Most of all, I am annoyed at my brother. Last year I did a lot for him. Especially when he became unemployed. I had to subsidise him and pay all of the bills myself, subsequently I got myself into a bit of debt and my credit rating has suffered because of it. He got a new job in at the end of Summer, and he paid me back what he owed me. But since September, he has not paid a thing. So I am back to paying all of the bills again. It's crippling me. Not only all of this, but I did not get a thank you and he forgot my birthday. It is his birthday today and part of me wants to ignore it. But the other part of me still thinks that he is my brother and so I should buy him a present to show that I do care. But then doesn't that make me a bit of a chump?

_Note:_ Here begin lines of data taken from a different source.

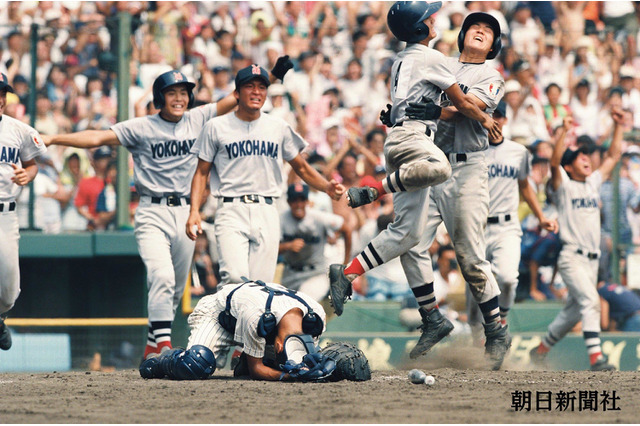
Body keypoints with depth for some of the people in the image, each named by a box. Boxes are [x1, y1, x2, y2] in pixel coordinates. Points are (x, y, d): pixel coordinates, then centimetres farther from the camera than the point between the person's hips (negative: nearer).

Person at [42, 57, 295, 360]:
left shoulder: (198, 120, 8)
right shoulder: (141, 128, -2)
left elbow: (236, 99, 10)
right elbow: (97, 138, -10)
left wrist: (272, 75, 2)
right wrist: (52, 139, -20)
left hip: (186, 213, 4)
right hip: (153, 214, -4)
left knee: (176, 288, 10)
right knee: (162, 277, -21)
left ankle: (153, 346, 23)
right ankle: (164, 345, -25)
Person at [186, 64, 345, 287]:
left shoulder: (279, 128, 13)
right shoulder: (216, 127, 6)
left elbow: (301, 167, 19)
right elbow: (202, 172, 8)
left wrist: (327, 187, 1)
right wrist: (194, 211, -6)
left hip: (267, 212, 3)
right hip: (232, 212, -3)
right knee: (235, 277, -22)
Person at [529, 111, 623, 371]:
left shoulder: (593, 183, 17)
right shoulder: (563, 185, -1)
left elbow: (613, 157, 21)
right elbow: (554, 162, -19)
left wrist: (618, 127, 14)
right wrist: (564, 132, -26)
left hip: (592, 259, 7)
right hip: (572, 257, -7)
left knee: (574, 310, 11)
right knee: (590, 301, -21)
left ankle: (541, 350, 26)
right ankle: (595, 357, -28)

I think I am getting to the bottom of why I have binged this last week. It was so back to that whole secret eating thing. I just stowed away in my room and binged because at the time, I felt so alone and food was my only friend. I know that is not true. I have some really good friends. If I can just remember to focus on the good things when all these negative things are going on in my head I will have a much better time of sticking to the plan. I do deserve this. Why do I care what other people think so much?
OK, so I'm going to think positively. Something good did happen this week. Though it didn't manage to pull me through my bubble of gloom. I went out at the weekend with my friends. We had an awesome time. So much fun. I did ache like hell for two days afterwards tho. Jumping around in a mosh pit for 3 hours probably wasn't the best plan in the world. But it was better than the MacDonald's that I ate on the way home! And I really don't like MacDonald's!!